» **WHAT IS BEING ASKED**
Using the entries below, write out the line with "line: (528, 1452)", the line with "line: (560, 1573)", and every line in between, exactly as each is written.

» **SUPPLIED RECORDS**

::::::

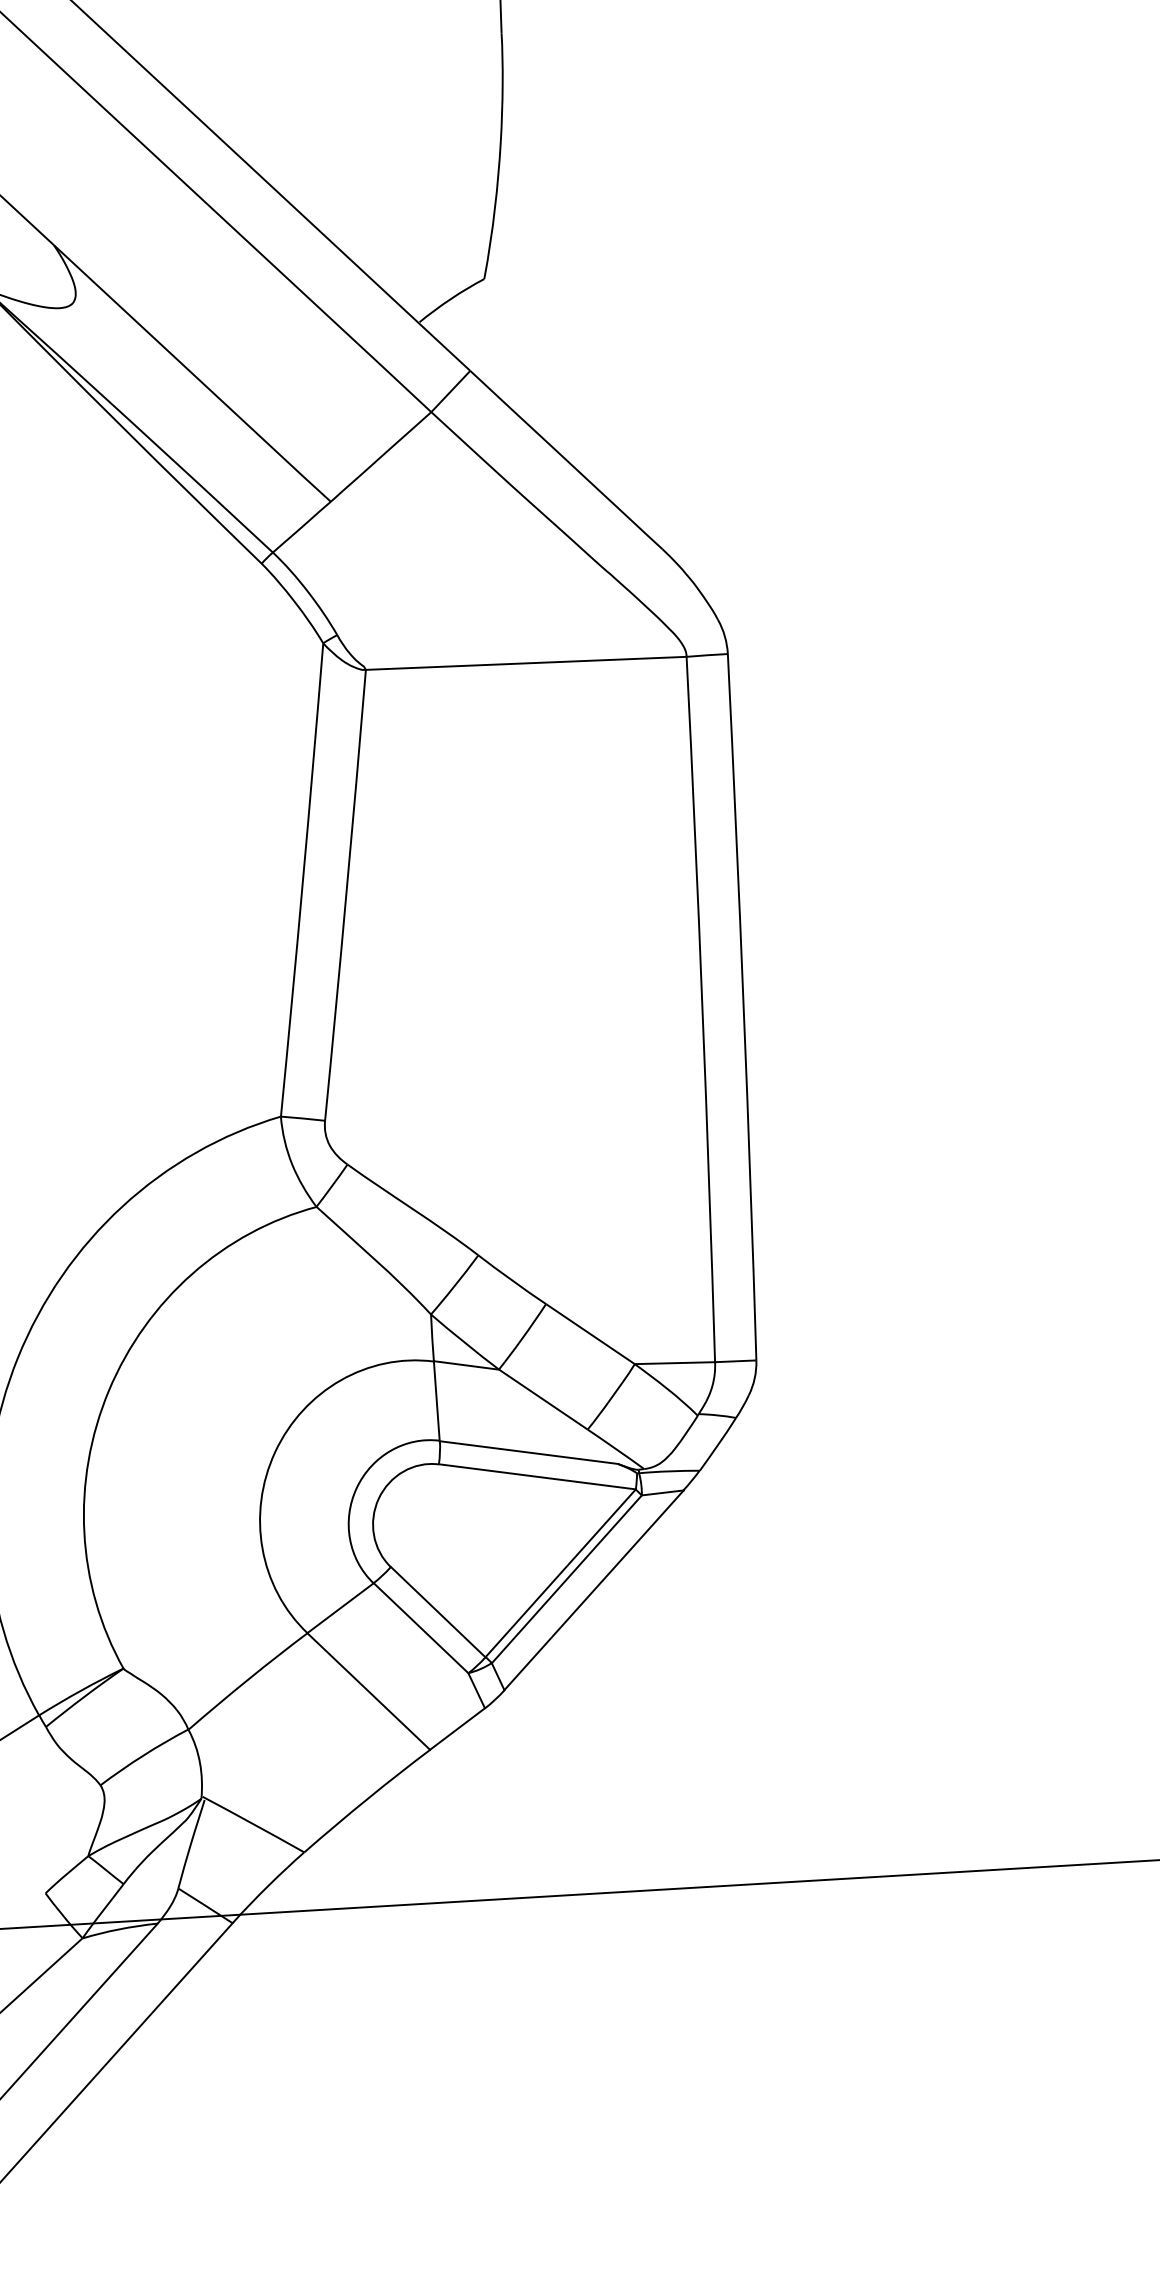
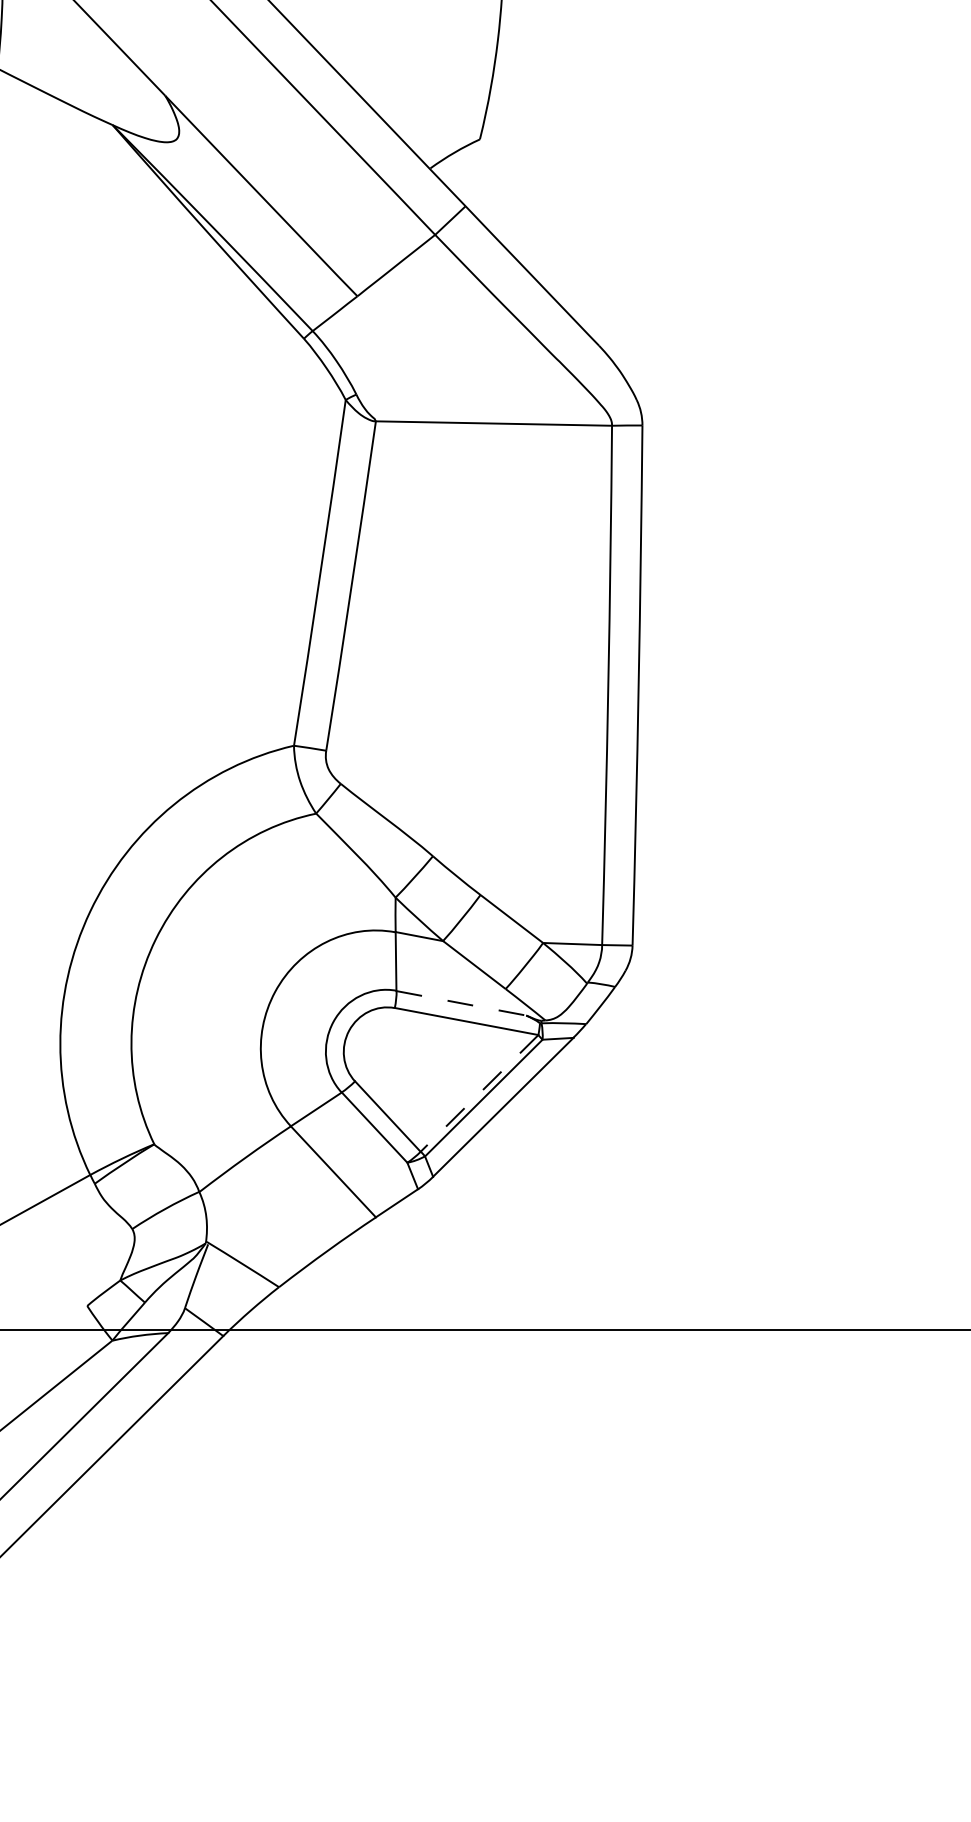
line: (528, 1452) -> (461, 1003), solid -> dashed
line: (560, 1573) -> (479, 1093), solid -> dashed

::::::

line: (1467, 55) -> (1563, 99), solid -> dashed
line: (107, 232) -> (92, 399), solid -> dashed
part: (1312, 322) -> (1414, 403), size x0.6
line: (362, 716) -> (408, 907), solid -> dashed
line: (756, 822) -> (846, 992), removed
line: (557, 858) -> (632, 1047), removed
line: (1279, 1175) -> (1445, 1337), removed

::::::

» **ANSWER TO THIS TASK**
line: (528, 1452) -> (461, 1003), solid -> dashed
line: (560, 1573) -> (479, 1093), solid -> dashed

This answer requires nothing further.